◆ WHAT YOU WILL DO: For the data below, tally how many lines contain "keysig" and answer only with that tally.

....................

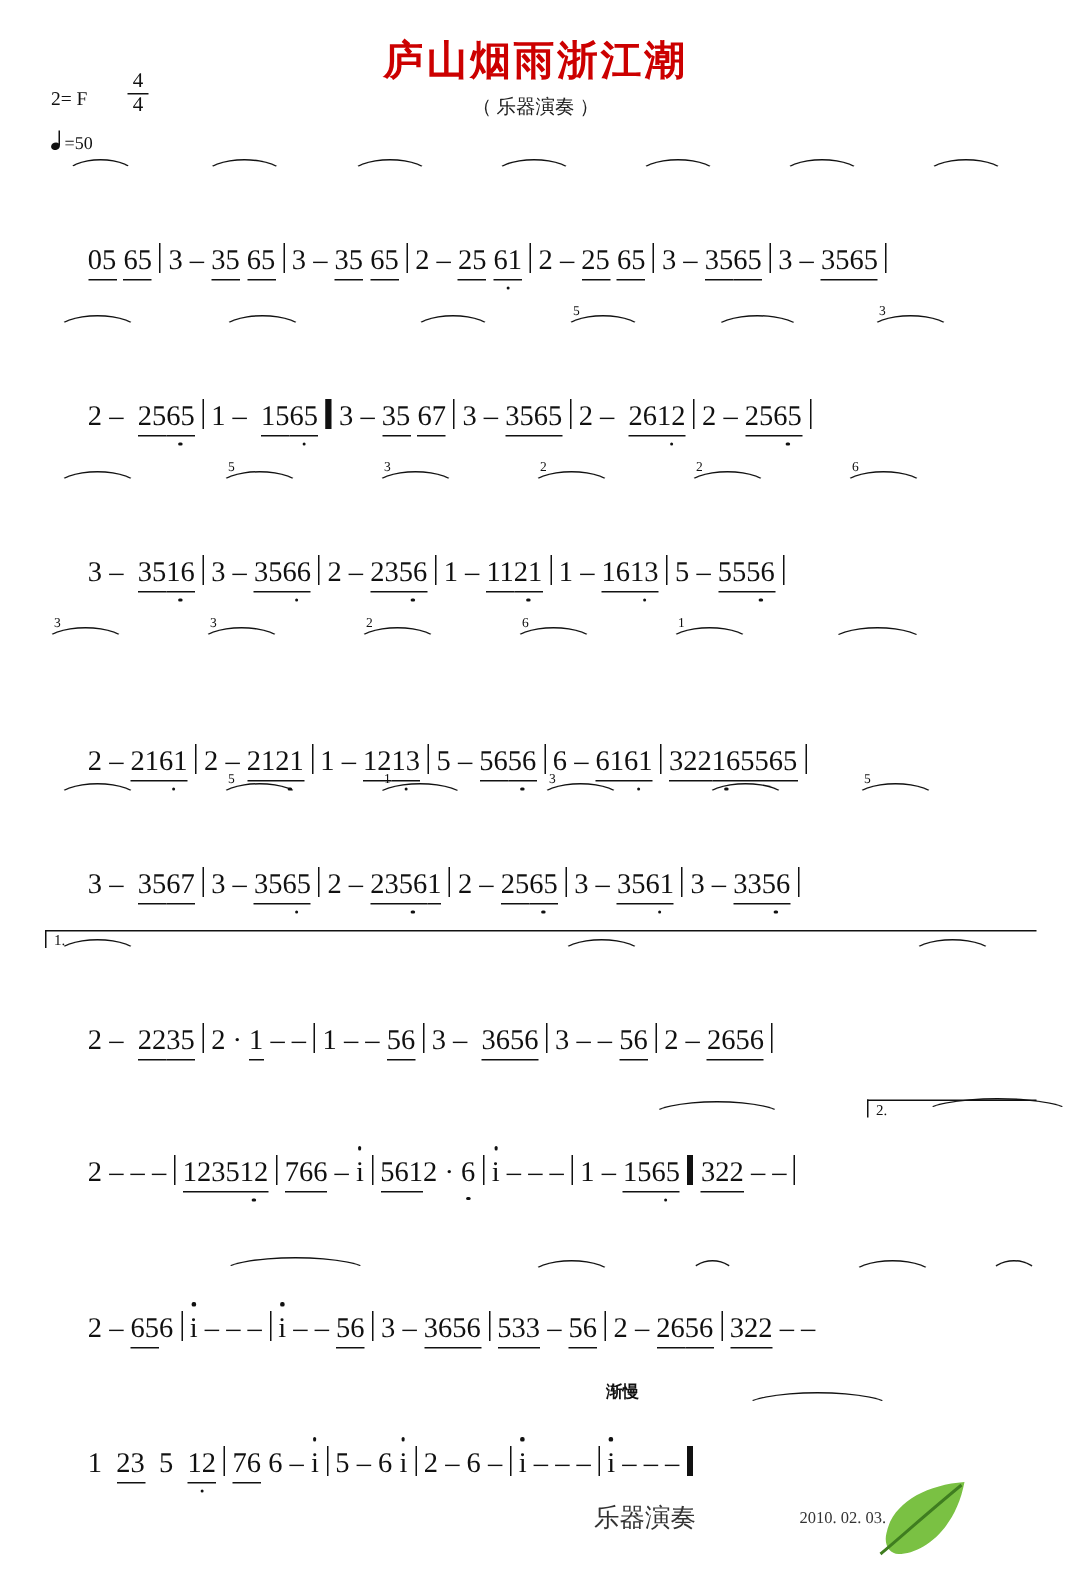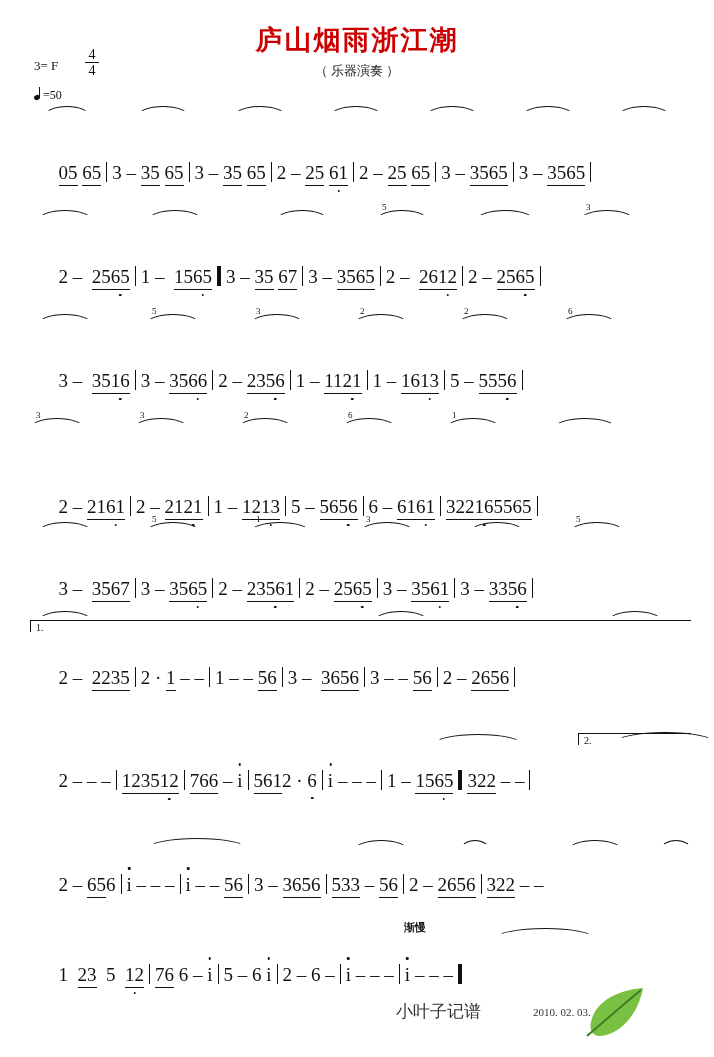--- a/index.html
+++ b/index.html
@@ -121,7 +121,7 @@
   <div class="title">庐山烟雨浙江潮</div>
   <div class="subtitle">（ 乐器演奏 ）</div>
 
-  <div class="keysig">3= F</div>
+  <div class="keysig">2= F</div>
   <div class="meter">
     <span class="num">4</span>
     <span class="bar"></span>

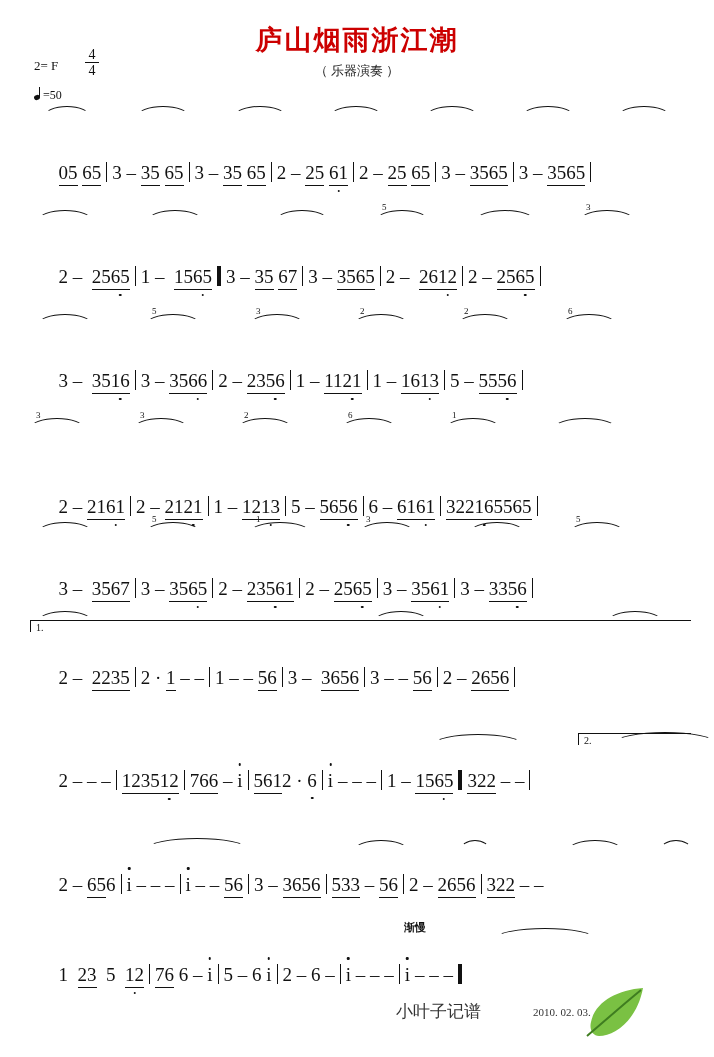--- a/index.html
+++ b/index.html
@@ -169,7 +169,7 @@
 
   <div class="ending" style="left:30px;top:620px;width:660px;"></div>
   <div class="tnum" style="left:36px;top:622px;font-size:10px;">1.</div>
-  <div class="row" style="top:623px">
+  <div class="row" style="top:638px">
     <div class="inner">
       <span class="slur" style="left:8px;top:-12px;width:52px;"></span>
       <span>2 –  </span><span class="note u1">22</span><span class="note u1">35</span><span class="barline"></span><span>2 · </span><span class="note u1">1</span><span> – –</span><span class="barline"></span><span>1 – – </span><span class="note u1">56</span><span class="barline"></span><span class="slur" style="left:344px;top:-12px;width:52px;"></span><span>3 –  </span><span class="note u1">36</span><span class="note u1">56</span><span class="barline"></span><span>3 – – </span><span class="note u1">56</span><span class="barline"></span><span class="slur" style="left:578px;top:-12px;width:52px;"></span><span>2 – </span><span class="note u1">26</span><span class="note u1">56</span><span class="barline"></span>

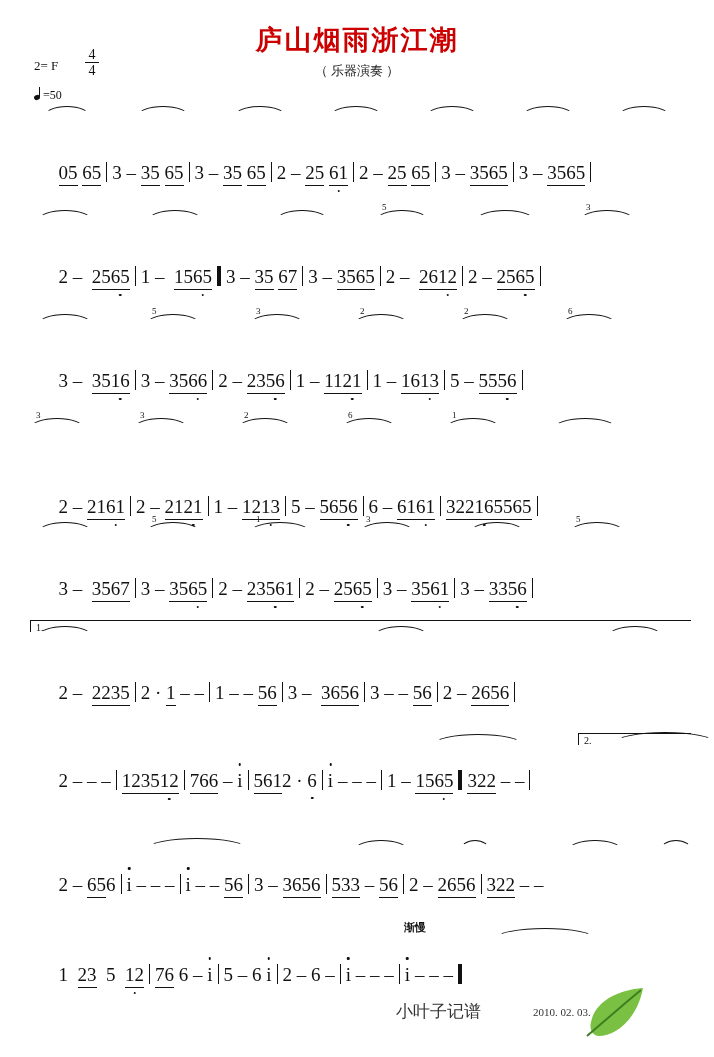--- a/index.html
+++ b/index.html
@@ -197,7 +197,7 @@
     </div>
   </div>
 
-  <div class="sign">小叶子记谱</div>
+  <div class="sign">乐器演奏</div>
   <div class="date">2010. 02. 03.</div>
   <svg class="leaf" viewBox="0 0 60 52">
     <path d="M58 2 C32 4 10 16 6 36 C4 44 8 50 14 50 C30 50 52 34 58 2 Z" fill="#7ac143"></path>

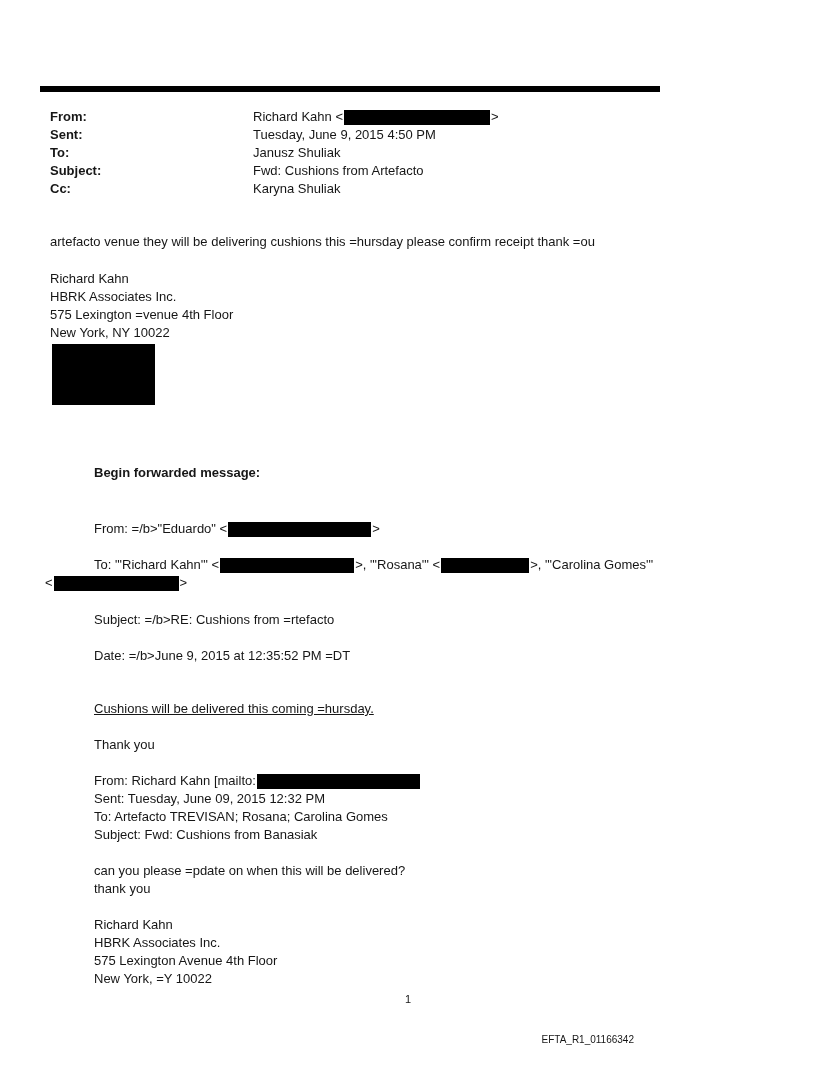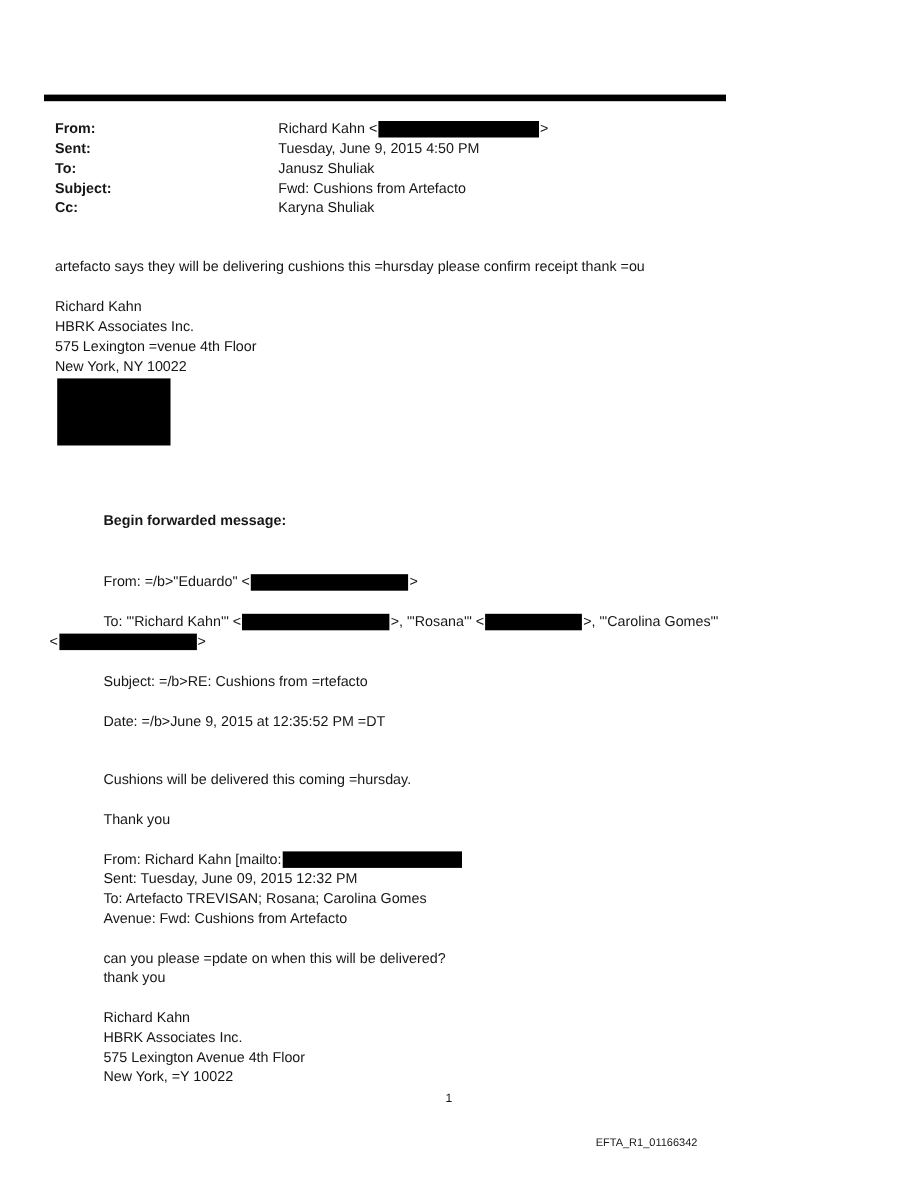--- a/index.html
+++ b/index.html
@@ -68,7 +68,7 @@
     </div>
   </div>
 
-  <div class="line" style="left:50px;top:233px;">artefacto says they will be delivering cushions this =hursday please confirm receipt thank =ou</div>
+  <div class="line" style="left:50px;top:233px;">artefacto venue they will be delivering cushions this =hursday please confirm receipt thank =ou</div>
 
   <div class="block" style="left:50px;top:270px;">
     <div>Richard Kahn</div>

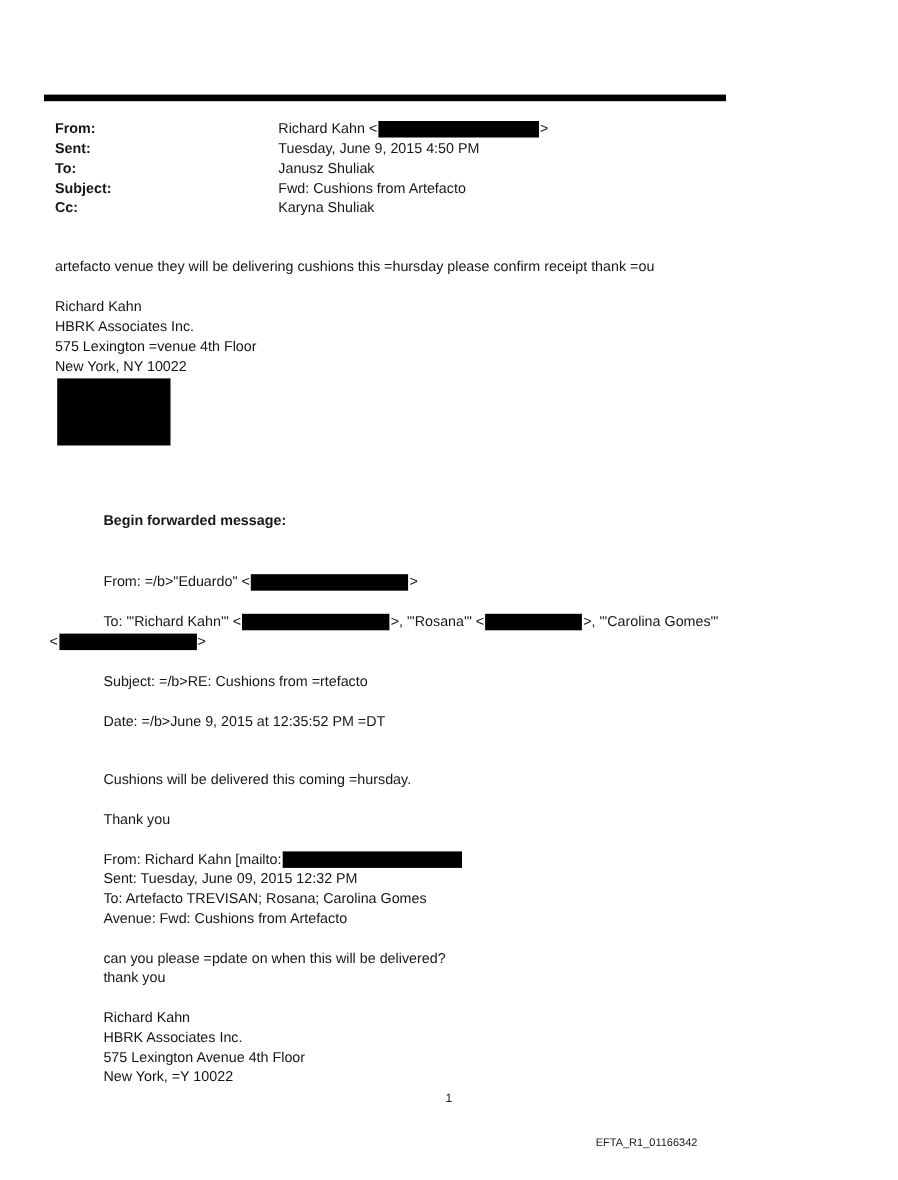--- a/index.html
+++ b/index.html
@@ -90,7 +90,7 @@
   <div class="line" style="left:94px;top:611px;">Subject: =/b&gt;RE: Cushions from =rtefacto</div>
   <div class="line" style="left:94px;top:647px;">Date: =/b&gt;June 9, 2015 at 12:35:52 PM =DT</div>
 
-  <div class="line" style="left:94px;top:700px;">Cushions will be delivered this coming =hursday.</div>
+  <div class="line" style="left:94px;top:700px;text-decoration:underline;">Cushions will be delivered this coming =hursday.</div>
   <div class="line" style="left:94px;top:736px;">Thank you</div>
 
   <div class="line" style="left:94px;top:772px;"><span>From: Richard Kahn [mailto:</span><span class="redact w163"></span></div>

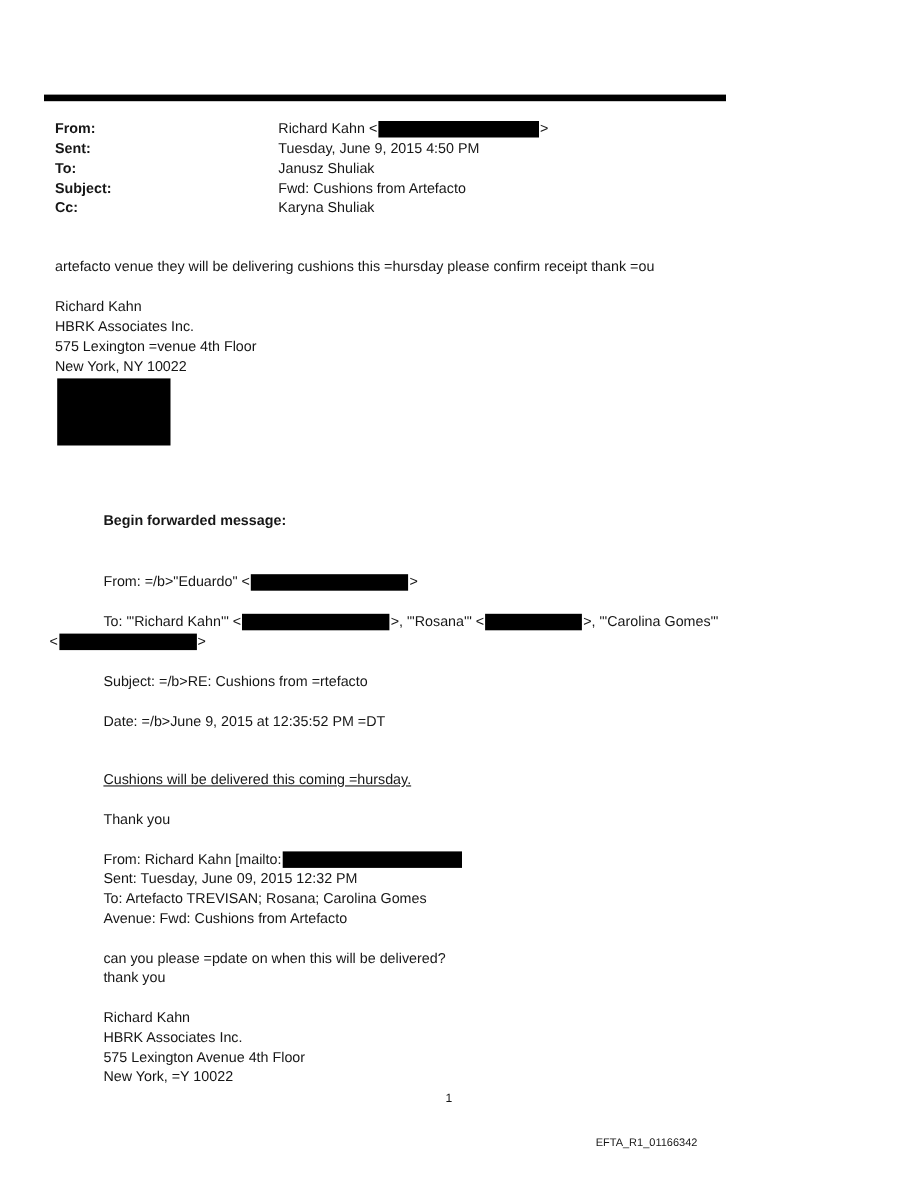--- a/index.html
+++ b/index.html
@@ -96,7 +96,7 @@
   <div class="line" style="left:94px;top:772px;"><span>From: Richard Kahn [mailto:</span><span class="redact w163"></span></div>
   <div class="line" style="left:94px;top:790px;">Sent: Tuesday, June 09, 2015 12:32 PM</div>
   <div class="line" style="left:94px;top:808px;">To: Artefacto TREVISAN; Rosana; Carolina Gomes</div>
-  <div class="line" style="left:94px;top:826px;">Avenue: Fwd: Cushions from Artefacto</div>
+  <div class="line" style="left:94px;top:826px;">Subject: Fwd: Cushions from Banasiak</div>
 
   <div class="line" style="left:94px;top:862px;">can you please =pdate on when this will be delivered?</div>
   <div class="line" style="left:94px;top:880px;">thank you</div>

....................

◆ RESULT OF THE EXERCISE: 2